Participants in this process discussed the physical and emotional experiences of conflict and reintegration and collectively marked their observations on the body outline. This process empowered communities to self-define their individual and social experiences.
Each part of the human body, as well as the open space on the body maps, communicates the complex reality of reintegration. From hunger portrayed as a knife in the stomach to rocks in the chest symbolizing “a heavy heart,” these images possess a universality and immediacy. Each body part’s interaction with conflict was explored, as seen from the notes associated with a body map from Walikale:
Her eyes have seen bad things: people dying and being raped. Her nose has smelt the dead people and bullets, as her ears have heard the bullet’s crackles and large missiles of war. Her mouth has eaten bad food but does not talk.
Participants also portrayed complex ideas using the body maps. In the Uvira body map, lines connect an empty stomach, a hand taking traditional crops and a gun on a child’s back. This image lays out the cycle of conflict predation by armed groups looking for food, using an individual as a symbol of a greater regional dynamic.
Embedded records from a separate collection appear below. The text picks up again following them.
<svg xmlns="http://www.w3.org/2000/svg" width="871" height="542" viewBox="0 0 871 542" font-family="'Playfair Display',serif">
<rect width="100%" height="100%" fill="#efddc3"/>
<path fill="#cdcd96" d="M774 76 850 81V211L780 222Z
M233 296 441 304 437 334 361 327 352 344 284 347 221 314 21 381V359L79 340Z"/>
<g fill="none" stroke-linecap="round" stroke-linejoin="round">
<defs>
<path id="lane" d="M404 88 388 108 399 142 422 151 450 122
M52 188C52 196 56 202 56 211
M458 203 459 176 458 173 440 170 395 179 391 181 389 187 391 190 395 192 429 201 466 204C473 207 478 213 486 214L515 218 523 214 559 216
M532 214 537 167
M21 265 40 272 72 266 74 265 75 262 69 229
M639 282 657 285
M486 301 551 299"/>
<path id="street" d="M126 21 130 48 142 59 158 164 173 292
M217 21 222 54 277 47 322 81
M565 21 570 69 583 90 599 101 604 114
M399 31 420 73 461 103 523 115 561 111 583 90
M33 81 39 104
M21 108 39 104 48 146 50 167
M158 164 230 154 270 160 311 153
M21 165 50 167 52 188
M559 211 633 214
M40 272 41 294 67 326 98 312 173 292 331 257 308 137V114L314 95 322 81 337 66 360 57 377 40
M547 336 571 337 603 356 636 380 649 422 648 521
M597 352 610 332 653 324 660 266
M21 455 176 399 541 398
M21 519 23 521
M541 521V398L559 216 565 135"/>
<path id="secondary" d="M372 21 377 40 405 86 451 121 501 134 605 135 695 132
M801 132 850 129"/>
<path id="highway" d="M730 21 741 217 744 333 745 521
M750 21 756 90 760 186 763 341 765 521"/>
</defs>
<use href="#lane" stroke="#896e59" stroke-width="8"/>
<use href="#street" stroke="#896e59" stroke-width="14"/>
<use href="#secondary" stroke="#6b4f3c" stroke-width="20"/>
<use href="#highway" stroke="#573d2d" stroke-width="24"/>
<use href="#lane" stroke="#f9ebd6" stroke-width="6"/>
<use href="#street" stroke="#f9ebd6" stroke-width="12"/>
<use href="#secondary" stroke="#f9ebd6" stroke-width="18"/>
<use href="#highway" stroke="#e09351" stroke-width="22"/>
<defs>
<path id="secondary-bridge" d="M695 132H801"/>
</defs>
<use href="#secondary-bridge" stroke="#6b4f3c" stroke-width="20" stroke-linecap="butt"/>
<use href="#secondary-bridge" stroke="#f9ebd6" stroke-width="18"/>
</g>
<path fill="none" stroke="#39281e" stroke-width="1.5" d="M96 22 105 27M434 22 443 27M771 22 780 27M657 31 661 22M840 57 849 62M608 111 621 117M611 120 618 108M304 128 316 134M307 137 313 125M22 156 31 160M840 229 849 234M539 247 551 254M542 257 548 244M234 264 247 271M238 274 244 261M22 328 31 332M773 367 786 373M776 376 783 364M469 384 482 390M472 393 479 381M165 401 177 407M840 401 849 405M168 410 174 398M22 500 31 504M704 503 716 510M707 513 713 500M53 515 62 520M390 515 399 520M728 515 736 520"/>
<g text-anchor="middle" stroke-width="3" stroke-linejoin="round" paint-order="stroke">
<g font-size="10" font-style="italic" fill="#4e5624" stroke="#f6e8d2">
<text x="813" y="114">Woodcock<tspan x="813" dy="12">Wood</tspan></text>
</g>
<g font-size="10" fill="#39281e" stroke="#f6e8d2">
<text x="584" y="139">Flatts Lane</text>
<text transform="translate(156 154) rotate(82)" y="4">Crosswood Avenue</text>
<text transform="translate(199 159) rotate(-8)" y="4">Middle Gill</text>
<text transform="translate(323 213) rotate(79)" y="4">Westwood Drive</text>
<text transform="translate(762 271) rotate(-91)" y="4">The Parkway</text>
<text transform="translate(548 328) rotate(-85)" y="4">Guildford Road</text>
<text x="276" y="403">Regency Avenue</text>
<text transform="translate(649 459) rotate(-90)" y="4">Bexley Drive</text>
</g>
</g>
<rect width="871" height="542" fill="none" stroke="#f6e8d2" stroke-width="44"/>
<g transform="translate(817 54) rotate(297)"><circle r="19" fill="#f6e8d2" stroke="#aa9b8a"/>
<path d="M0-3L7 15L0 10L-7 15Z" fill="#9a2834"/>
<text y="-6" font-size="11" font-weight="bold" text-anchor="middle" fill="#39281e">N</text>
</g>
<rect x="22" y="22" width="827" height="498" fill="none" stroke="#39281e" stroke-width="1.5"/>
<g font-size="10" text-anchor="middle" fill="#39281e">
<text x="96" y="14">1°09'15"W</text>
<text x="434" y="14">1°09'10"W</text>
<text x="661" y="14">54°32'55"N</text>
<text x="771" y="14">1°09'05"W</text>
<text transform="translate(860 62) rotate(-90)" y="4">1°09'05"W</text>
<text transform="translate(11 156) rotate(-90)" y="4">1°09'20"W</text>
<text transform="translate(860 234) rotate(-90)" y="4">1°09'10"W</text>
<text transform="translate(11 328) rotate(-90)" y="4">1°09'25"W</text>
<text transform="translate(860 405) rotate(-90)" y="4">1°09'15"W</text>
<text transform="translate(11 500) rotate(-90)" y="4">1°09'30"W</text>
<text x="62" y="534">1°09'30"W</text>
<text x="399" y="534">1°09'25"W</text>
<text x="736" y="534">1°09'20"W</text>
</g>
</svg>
The white space around the human form was often used to indicate shared social space. For instance, the same Uvira body map cited above features a vignette in the white space of a former underage combatant sitting on a chair, drawn much larger than the other children below. This vignette illustrates how some former underage combatants intimidated other children when they returned to their communities and began to attend school again.
These participatory body maps illuminate how each community defined its environmental and social geographies. Although the body maps depict an anatomical form, the data revealed psychological and social phenomena in addition to physical experiences.
Through engaging with, analyzing and comparing the body maps of both genders, a picture emerged of how former underage combatants and their communities interpreted their experiences with conflict and reintegration.